Developing a sustainable economy involves more than just a sustainable food system, and the food system involves more than just agriculture. However,because agriculture can have such profound effects on the environment, human health, and the social order, it is a critical part of any movement toward sustainability.Sustainable agriculture systems are based on relatively small, profitable farms that use fewer off-farm inputs, integrate animal and plant production where appropriate, maintain a higher biotic diversity, emphasize technologies that are appropriate to the scale of production, and make thetransition to renewable forms of energy. The average U.S. farm uses 3 kcal
of fossil energy in producing 1 kcal of food energy (in feedlot beef production, this ratio is 35:1), and this does not include the energy used to process and transport the food.
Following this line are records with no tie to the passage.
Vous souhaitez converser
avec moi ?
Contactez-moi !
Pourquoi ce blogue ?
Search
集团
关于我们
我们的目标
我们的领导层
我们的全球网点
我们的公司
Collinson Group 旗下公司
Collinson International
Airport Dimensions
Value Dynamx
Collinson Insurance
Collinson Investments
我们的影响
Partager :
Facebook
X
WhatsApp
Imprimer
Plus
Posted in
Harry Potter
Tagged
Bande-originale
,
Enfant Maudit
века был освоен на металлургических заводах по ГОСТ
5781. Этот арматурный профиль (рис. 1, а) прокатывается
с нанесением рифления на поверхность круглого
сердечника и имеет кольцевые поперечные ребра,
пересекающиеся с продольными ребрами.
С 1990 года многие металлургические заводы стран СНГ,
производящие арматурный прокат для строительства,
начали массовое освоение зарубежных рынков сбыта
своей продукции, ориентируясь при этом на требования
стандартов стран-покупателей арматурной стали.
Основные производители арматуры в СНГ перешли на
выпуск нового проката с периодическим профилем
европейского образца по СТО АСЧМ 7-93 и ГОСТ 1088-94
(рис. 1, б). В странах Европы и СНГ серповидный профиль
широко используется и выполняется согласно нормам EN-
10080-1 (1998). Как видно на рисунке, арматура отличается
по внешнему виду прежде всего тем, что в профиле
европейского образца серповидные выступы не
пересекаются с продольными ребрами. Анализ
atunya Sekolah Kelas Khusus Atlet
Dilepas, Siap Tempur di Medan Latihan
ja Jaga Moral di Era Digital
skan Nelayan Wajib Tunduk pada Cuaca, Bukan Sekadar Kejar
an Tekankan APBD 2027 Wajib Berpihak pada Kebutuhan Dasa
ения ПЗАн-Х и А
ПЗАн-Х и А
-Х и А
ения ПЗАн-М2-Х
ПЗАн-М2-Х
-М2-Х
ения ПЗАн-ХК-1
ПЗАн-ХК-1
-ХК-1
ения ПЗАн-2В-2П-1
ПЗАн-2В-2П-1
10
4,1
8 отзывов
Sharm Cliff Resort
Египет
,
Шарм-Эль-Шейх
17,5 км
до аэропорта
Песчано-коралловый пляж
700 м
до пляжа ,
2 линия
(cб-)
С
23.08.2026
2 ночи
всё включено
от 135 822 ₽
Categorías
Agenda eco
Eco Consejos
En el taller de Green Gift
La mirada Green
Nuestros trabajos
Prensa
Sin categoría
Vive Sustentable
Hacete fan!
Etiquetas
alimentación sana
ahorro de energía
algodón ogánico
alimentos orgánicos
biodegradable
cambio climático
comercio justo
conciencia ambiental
Sustainable systems involve less reliance on chemical inputs and decreased emphasis on economic efficiencies that shunt environmental costs onto society. The health of both the environment and humans would be enhanced if more of our farms made the transition to sustainable systems of production. A more sustainable food system would involve closer connections between producer and consumer, meaning more direct marketing of foods to local consumers (through farmers markets, community-supported agriculture farms, farmer cooperatives, etc.). These localized marketing strategies mean shorter
distances from the farm to the dinner plate, and therefore less energy use for food transport.
We should not promote eating and shall encourage agriculture and thus consume more and more green nutritional foods.